Antibiotics used to treat systemic infections, such as tetracycline,69 amoxicillin38 and ciprofloxacin can also lead to discolouration of teeth. The discolouration experienced as a result of systemic disease is most likely to be intrinsic in nature and, as such, requires prolonged bleaching. Tetracycline staining has been shown to require up to six months of prolonged custom tray-applied 10% CP bleaching to ensure a satisfactory effect.69 This whitening effect has been shown to remain in 60 and 90-month follow up studies.70,71

Box 1: Indications for bleaching in under-18-year-old patients12

Indications for bleaching in under 18-year-old patients:

  • Severe and moderate discolouration

  • Enamel conditions

  • White lesions, white markings and white flecks

  • Brown, orange and yellow staining

  • Coronal defects

  • Molar incisor hypomineralisation (MIH)

  • Hereditary factors

  • Traumatised/non-vital discoloured anterior tooth/teeth

  • Systemic diseases with dental effects (diseases of the liver, kidneys or haemorrhagic diseases)

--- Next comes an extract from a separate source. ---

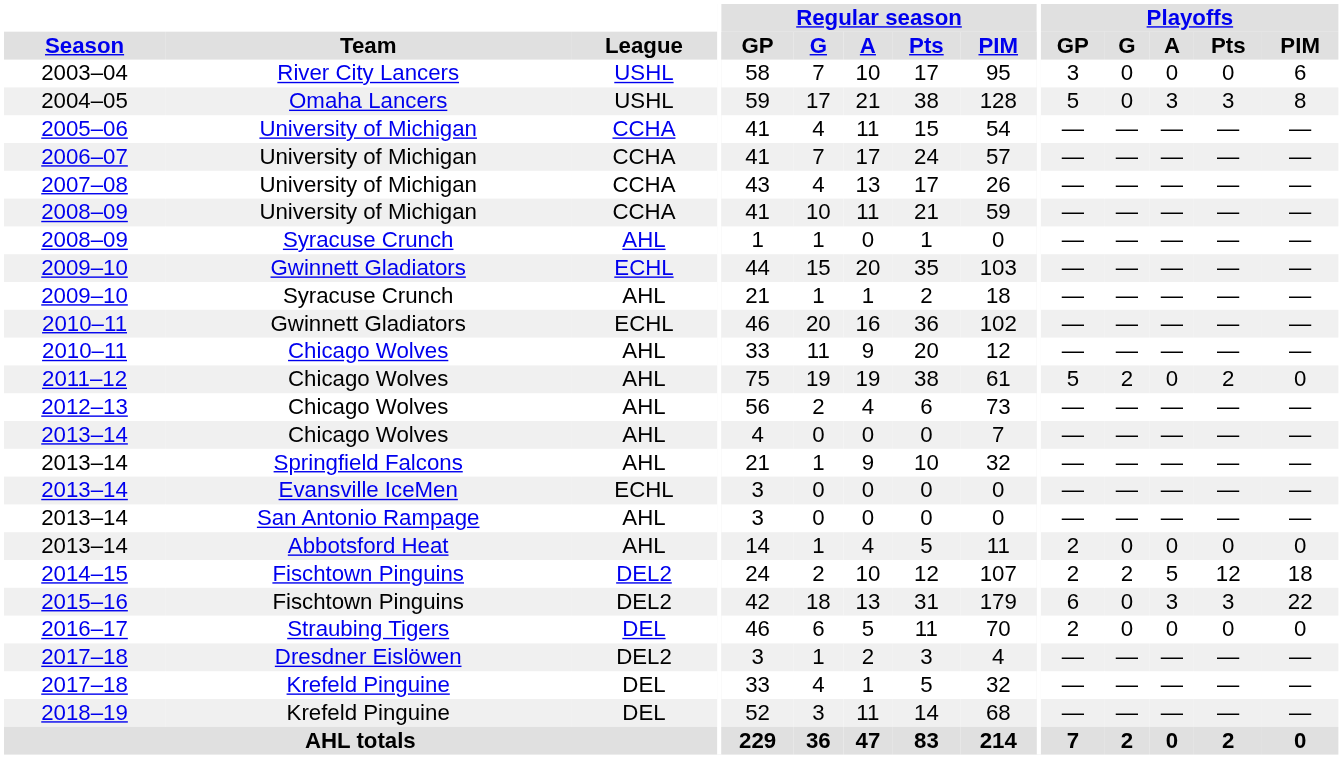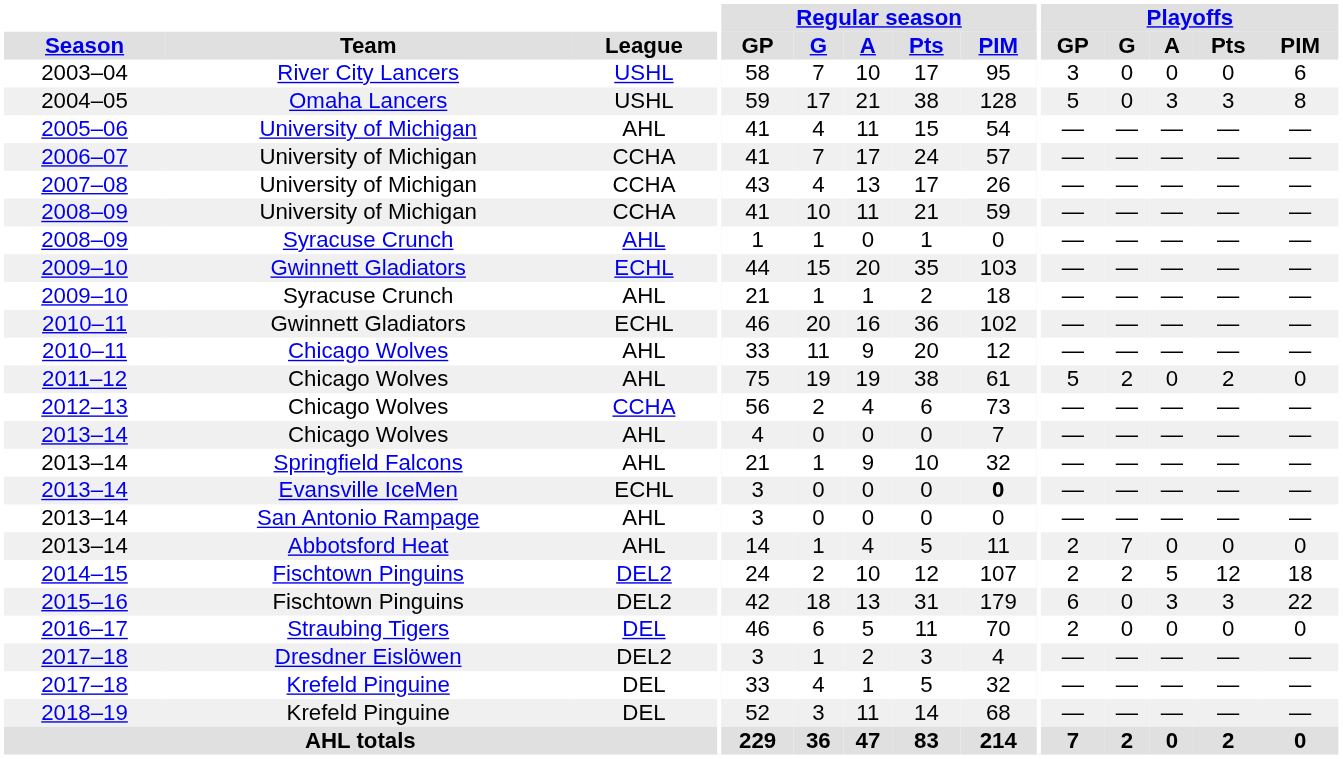2005–06 | League: CCHA -> AHL
2012–13 | League: AHL -> CCHA
2013–14 / Evansville IceMen | Regular season / PIM: normal -> bold
2013–14 / Abbotsford Heat | Playoffs / G: 0 -> 7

Box 2: Considerations for assessing the need and urgency for bleaching in the under-18 patient12

Considerations

The shade of the discolourations:

Discolourations should be classified based on severity, as mild, moderate and severe: moderate and severe discolourations warrant bleaching treatment

The extent of the discolourations:

Discolourations may be uniformly spread throughout the dentition, limited to a few surfaces such as in MIH, or limited to a single surface/ tooth following trauma

The colour of the discolourations:

Grey, brown, black, orange, deep yellow

The impact of the discolourations on the child:

Is the child aware of the discolouration? Does the discolouration impact the child's life? Is the child bullied by their peers as a result of the discolouration?